The family of the woman who died has reportedly been searching for answers for years. They allegedly only became aware of key details after the claims were placed before the court. Questions have also been raised about a missing docket and the withdrawal of the case. For the family, this is not just an administrative dispute. It is a justice question that has remained open for far too long.

Lerutla’s legal team has denied involvement in making the docket disappear. The claims remain allegations and will have to be proved in court.

The broader picture emerging from the proceedings is one of municipal systems under growing pressure. What began as a court appearance question now touches policing, political influence, procurement and whether public institutions were used to protect connected individuals.

That pressure is not confined to Ekurhuleni.

The Madlanga-linked inquiry is expected to move further into municipal governance, with the City of Johannesburg now facing attention. Areas reportedly likely to come under scrutiny include the Johannesburg Metro Police Department, fleet management, licensing and security tenders.

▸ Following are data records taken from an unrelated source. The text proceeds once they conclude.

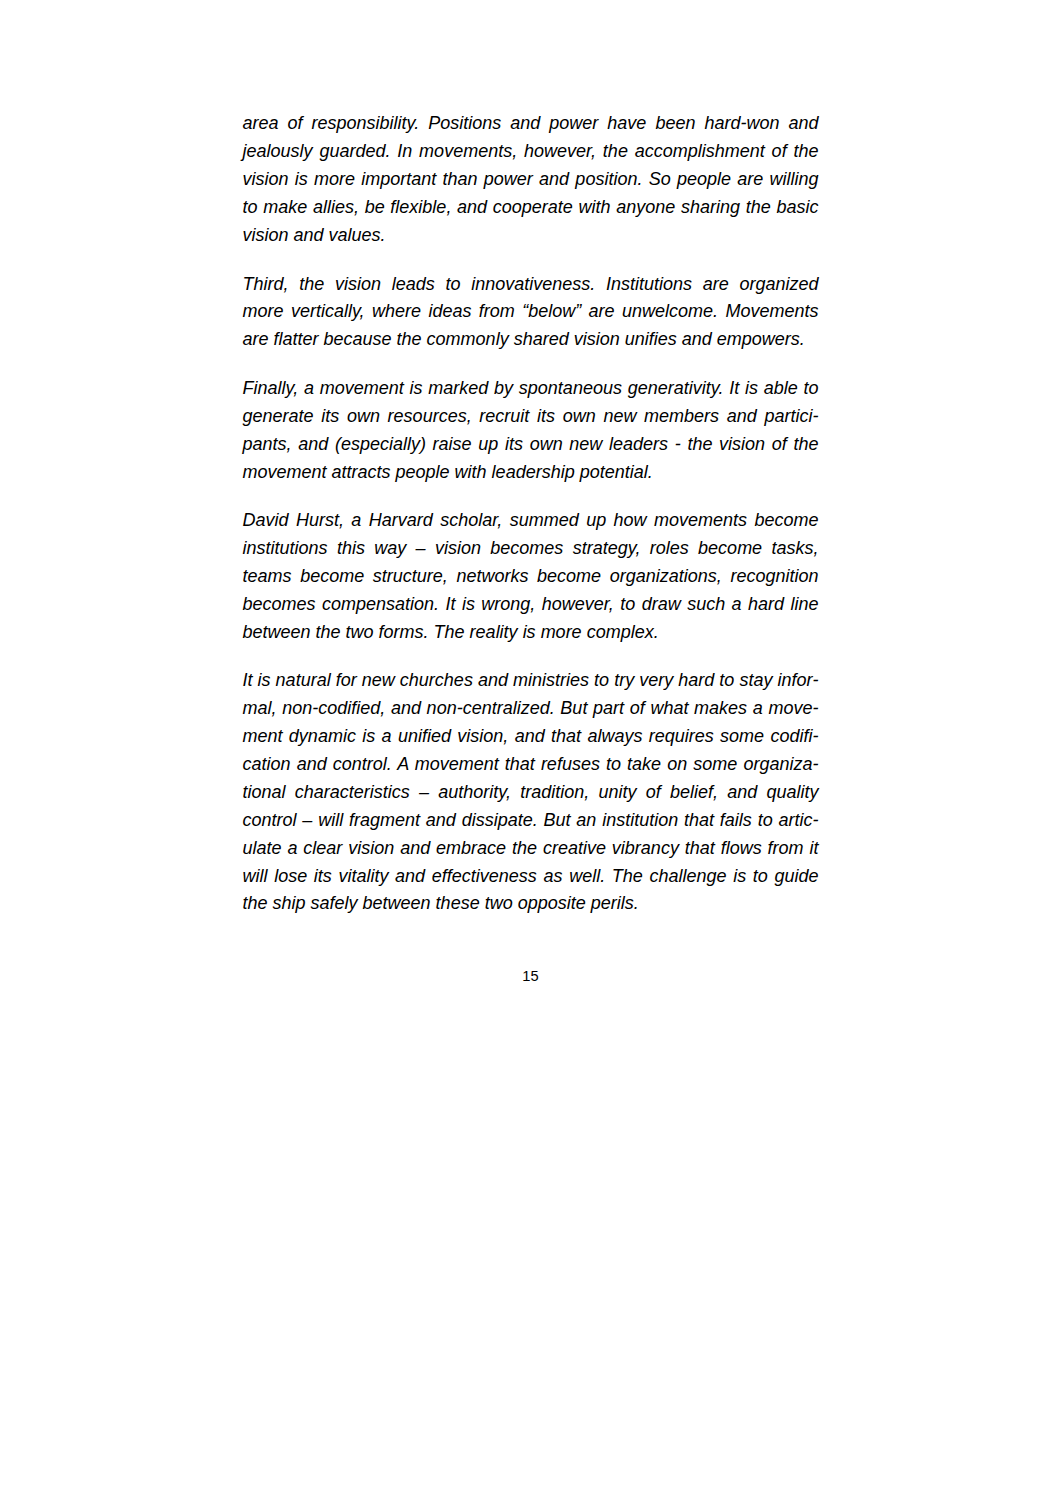area of responsibility. Positions and power have been hard-won and jealously guarded. In movements, however, the accomplishment of the vision is more important than power and position. So people are willing to make allies, be flexible, and cooperate with anyone sharing the basic vision and values.
Third, the vision leads to innovativeness. Institutions are organized more vertically, where ideas from “below” are unwelcome. Movements are flatter because the commonly shared vision unifies and empowers.
Finally, a movement is marked by spontaneous generativity. It is able to generate its own resources, recruit its own new members and participants, and (especially) raise up its own new leaders - the vision of the movement attracts people with leadership potential.
David Hurst, a Harvard scholar, summed up how movements become institutions this way – vision becomes strategy, roles become tasks, teams become structure, networks become organizations, recognition becomes compensation. It is wrong, however, to draw such a hard line between the two forms. The reality is more complex.
It is natural for new churches and ministries to try very hard to stay informal, non-codified, and non-centralized. But part of what makes a movement dynamic is a unified vision, and that always requires some codification and control. A movement that refuses to take on some organizational characteristics – authority, tradition, unity of belief, and quality control – will fragment and dissipate. But an institution that fails to articulate a clear vision and embrace the creative vibrancy that flows from it will lose its vitality and effectiveness as well. The challenge is to guide the ship safely between these two opposite perils.
15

The prospect of that probe has already created anxiety among officials, with questions mounting over what the commission may examine next.

Tshwane also remains firmly in the frame. An exclusive voice recording has raised new allegations involving political party funding and municipal influence. In the recording, a politician linked to the Defenders of the People and formerly associated with the EFF allegedly tells party members that those serving in mayoral committee positions should use their roles to help fund political parties.

The allegation includes a claim that a businessman paid about R300,000 to register a party, and that a tender project may have been linked to that support. These claims follow evidence already heard at the commission around alleged tender manipulation and fraud in Tshwane.

The pattern is becoming harder to ignore. Across different municipalities, the same themes keep surfacing: procurement access, political leverage, missing paperwork, weak oversight and officials who may have been operating inside systems that offered too much room for manipulation.

That is why these proceedings matter beyond the individuals named.

Municipal corruption is not abstract. It affects policing, housing, roads, service delivery, infrastructure projects and the public money meant to keep communities functioning. When tenders are manipulated, when dockets go missing, when court processes are allegedly interfered with, the damage does not stay inside boardrooms or courtrooms. It lands on ordinary residents.

The commission is also facing pressure of its own. Several potential witnesses have delayed or resisted appearances, citing reasons ranging from illness to personal commitments. That pattern has raised questions about whether some individuals are buying time, avoiding scrutiny or attempting to protect others.

The timing is critical. A further interim report is expected to be sent to the Presidency in May, with a final report expected to be made public in August, provided the commission completes its work on schedule. That remains a major uncertainty. Each witness can introduce new facts, new names and new lines of inquiry, making the commission’s timeline increasingly difficult to hold.

The latest proceedings show why the inquiry still has public weight. One court matter has opened a trail that now runs through alleged cover-ups, a fatal crash, municipal tenders and possible witness delays.

The unanswered question is no longer only whether one person allegedly avoided court.

It is how many systems may have helped make that possible.